Quand l'ancien flic Olivier Marchal passe du côté des truands pour sa quatrième réalisation, cela donne Les Lyonnais.
La carrière criminelle de Momon (
Gérard Lanvin granitique) débute lorsqu'il écope d'une condamnation pour le vol d'un cageot de cerises. Plus tard, le petit larcin chèrement payé laissera sa place à des actions beaucoup plus graves dans le crime organisé. Une série de braquages avec lesquels Momon et sa bande défrayeront la chronique dans les années 70 jusqu'à une opération policière de grande envergure allant mettre fin à leurs agissements. C'est là où s'arrête la réalité du « gang des Lyonnais » tel qu'Edmond Vidal la raconte dans son autobiographie reprise par
Olivier Marchal la poursuivant dans le domaine de la fiction pure : devenu un citoyen rangé des caisses, Momon, la bonne soixantaine voit son passé subitement le rattraper lorsque Serge Suttel (
Tchéky Karyo sobre), son ami d'enfance en cavale réapparaît et se fait alpaguer par la police. Sachant que son frère d'arme risque aussi bien l'isolement à perpétuité que d'être abattu par des associés vindicatifs, Momon n'a pas d'autre choix moral que celui d'organiser son évasion. Une décision lourde de conséquences...

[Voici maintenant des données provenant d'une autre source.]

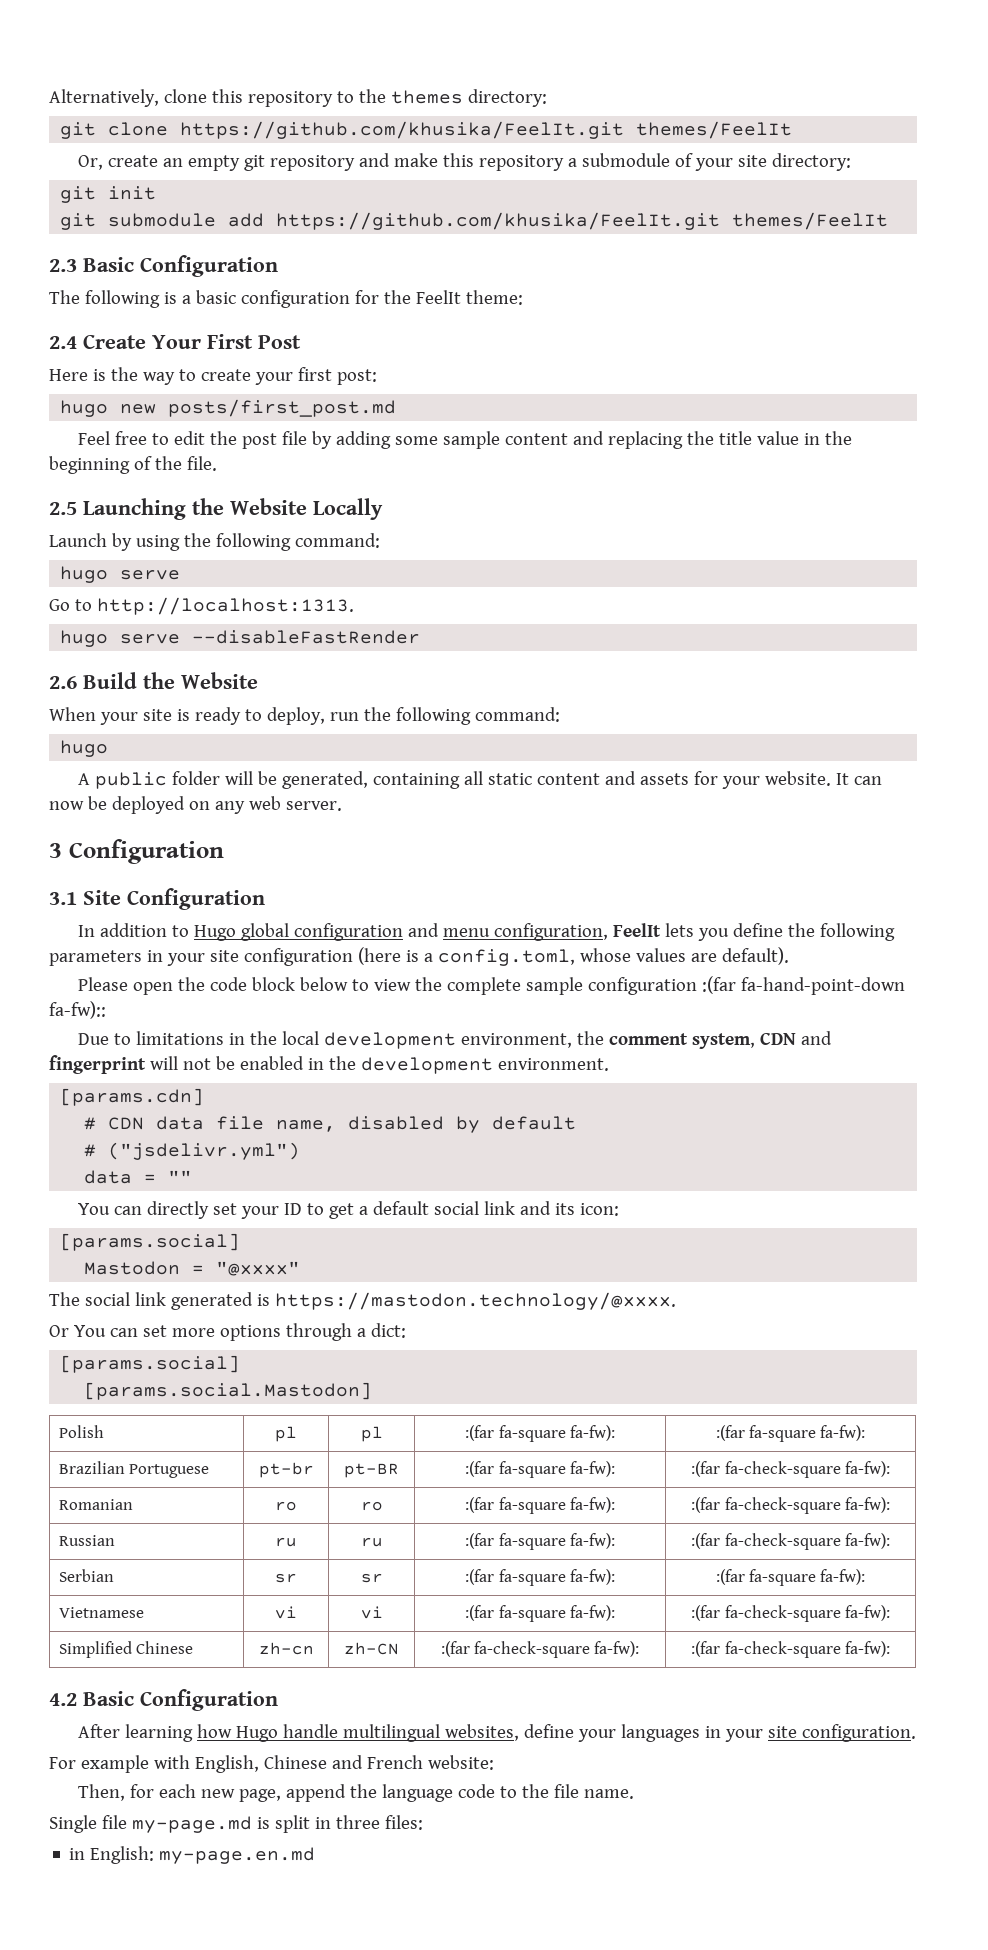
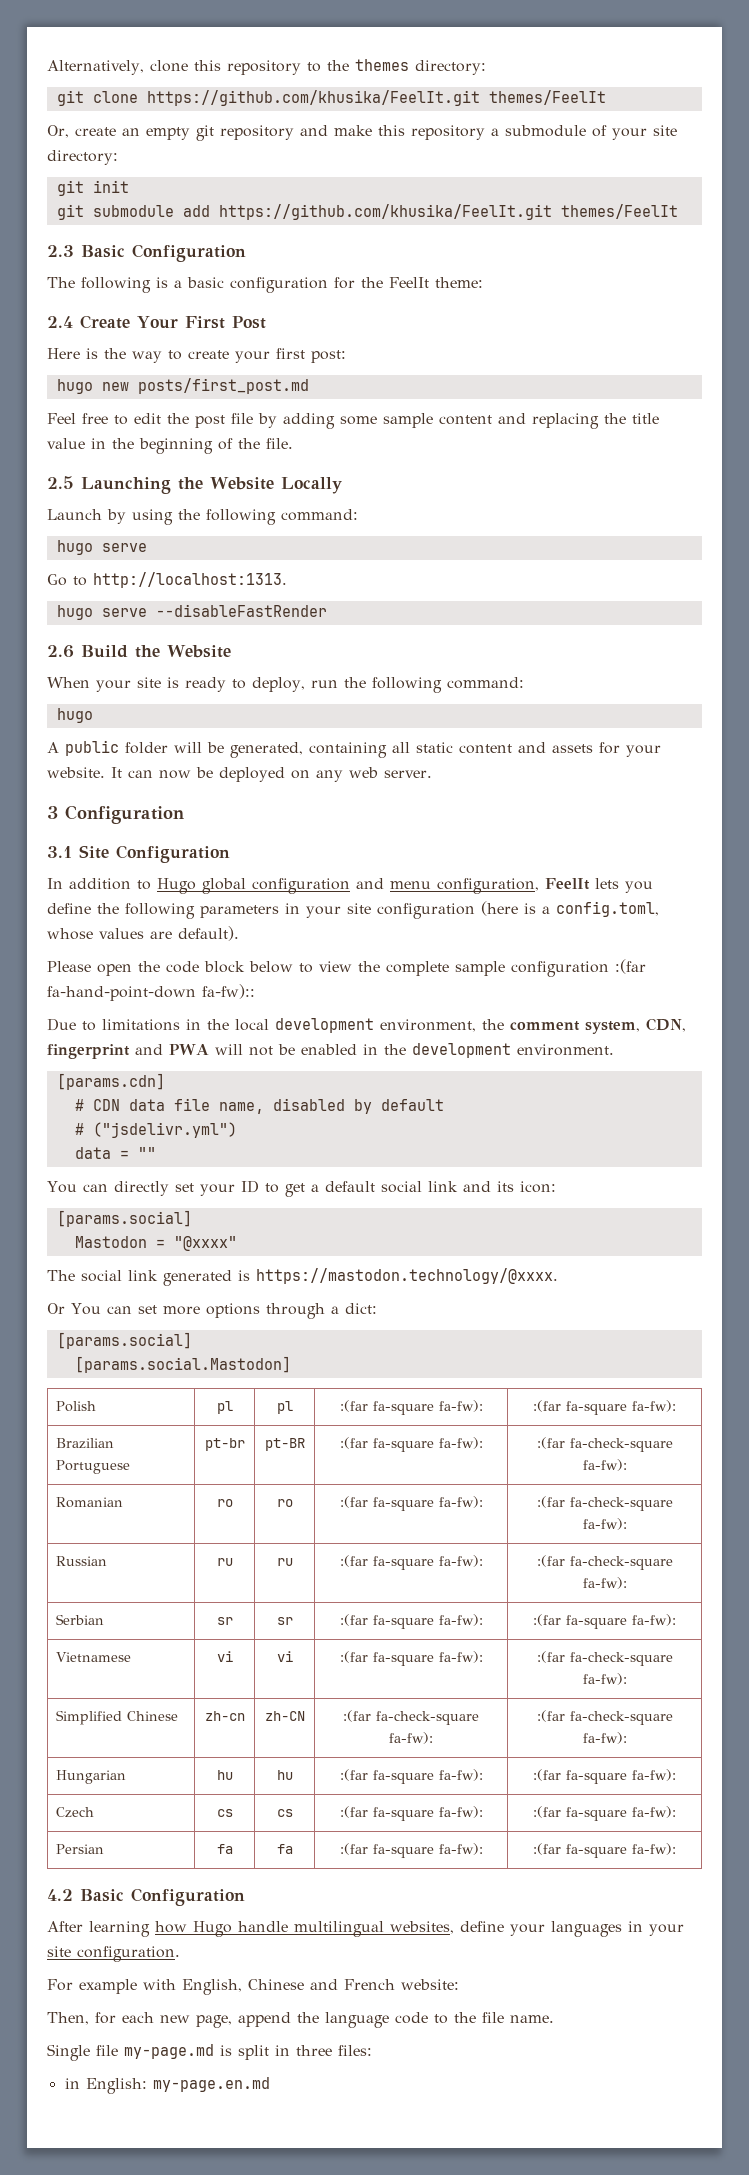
[760,1031,833,1045] [49,1055,146,1074] CDN and fingerprint -> [646,1018,686,1032] [47,1044,209,1059] CDN, fingerprint and PWA
(890, 1649) none -> [56,1770,127,1784] [216,1770,233,1780] [276,1770,293,1780] [339,1769,483,1784] [533,1769,677,1784] [56,1807,95,1818] [216,1809,233,1817] [276,1809,293,1817] [339,1806,483,1821] [533,1806,677,1821] [56,1844,105,1854] [216,1844,233,1854] [276,1844,293,1854] [339,1843,483,1858] [533,1843,677,1858] // Hungarian | hu | hu | :(far fa-square fa-fw): | :(far fa-square fa-fw): // Czech | cs | cs | :(far fa-square fa-fw): | :(far fa-square fa-fw): // Persian | fa | fa | :(far fa-square fa-fw): | :(far fa-square fa-fw):

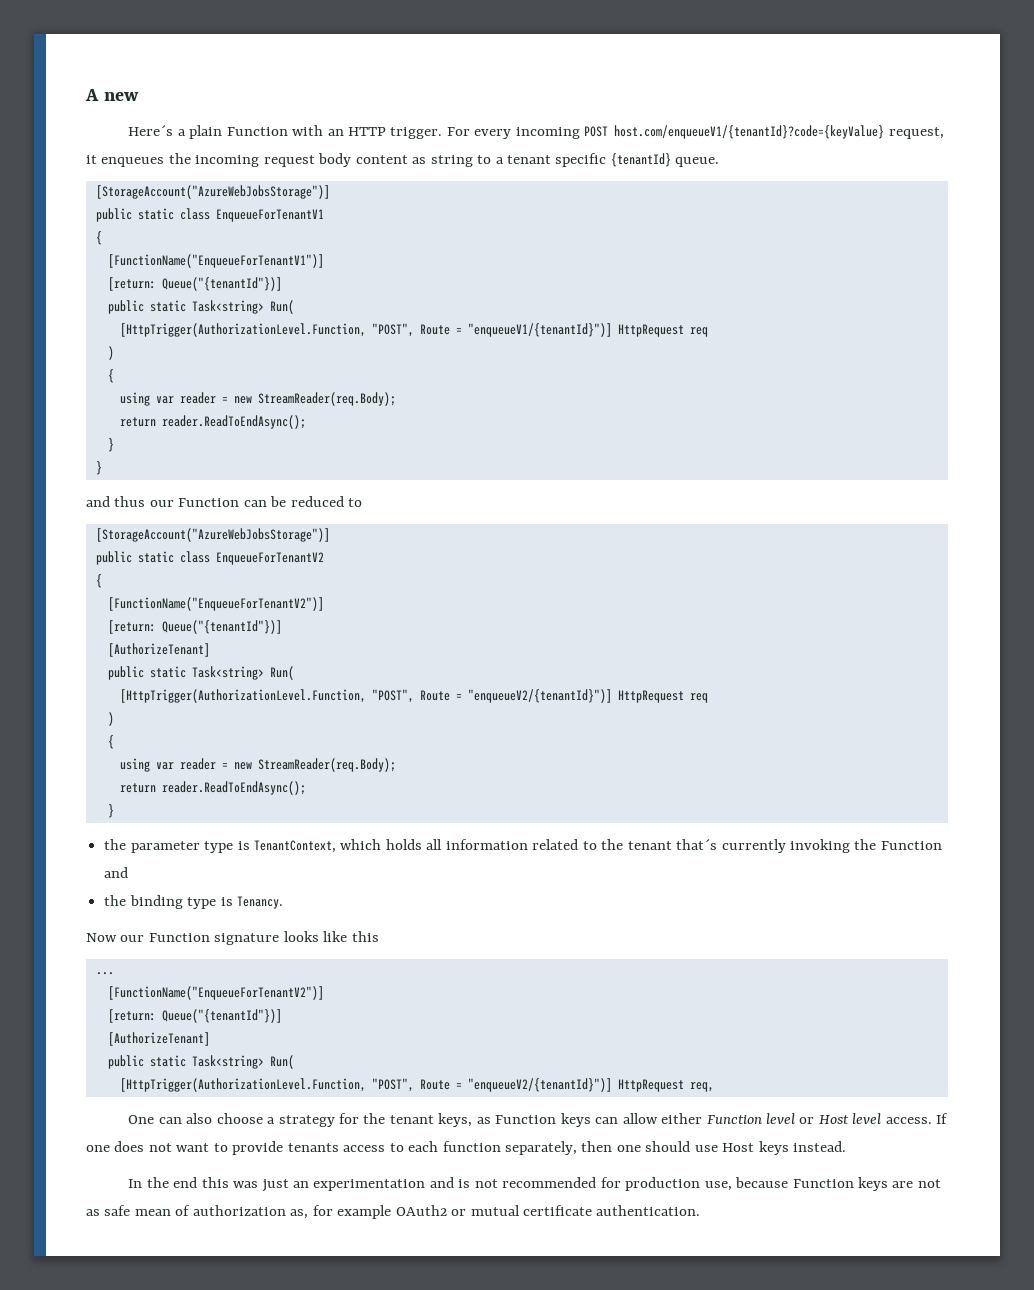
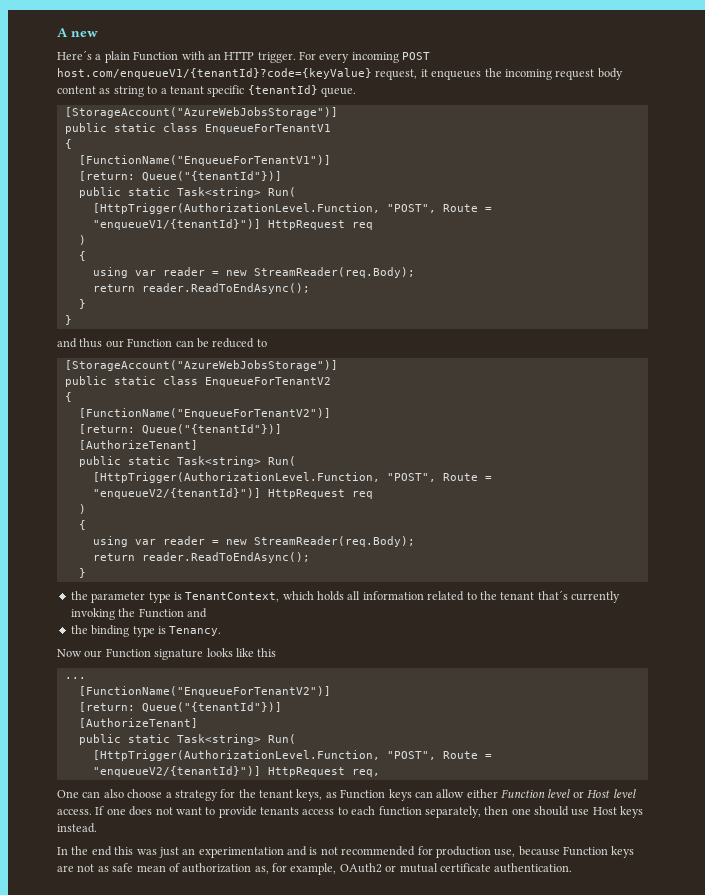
[337,1205,392,1219] example -> [290,863,337,875] example,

Toujours marquée du sceau du polar, la filmographie de l'homme derrière
36 quai des orfèvres et
MR 73 délaisse un temps les tourments du flic pour s'intéresser à son ennemi intime. Un changement radical de point de vue qui ne conduit par forcément Marchal à renier son style. N'en déplaise à ses détracteurs, les répliques salées fusent et l'exacerbation sentimentale (la BO omniprésente) continuent d'imposer la patte d'un réalisateur fidèle à ses principes. Et s'il n'est pas aussi à l'aise parmi les truands qu'avec les agents de l'ordre, l'ancien inspecteur reconverti dans le 7ème art livre tout de même un film enlevé et dense entre reconstitution historique chiadée, guerre des clans brutale et concours de gueules pittoresques. La peinture aurait pu ressembler à une croûte (les clichés du genre sont presque tous là) mais Oliver Marchal ne franchit qu'à de rares moments la ligne du gros trait, affiné par un sens du montage percutant et une aisance affûtée dans la narration d'un récit touffu difficile à manier. D'autant plus que les références empruntées par
Les Lyonnais (qui évoque aussi bien la chronique mafieuse à la
Francis Ford Coppola que la quête rédemptrice à la
Brian de Palma) ne comptent pas parmi les plus dégueulasses du lot. Ce n'est donc pas le moindre des mérites à accorder à Marchal qui n'est coupable que d'avoir négligé la solidité de ses seconds rôles (ça ne lui ressemble pas pourtant), tous légèrement effacés pour les besoins d'un rythme jamais à bout de souffle.
Le nouveau Olivier Marchal est un polar de très bonne facture qui prêchera à coup sûr les convertis à son cinéma et peut-être quelques âmes égarées. Les autres étrangers peuvent passer leur chemin.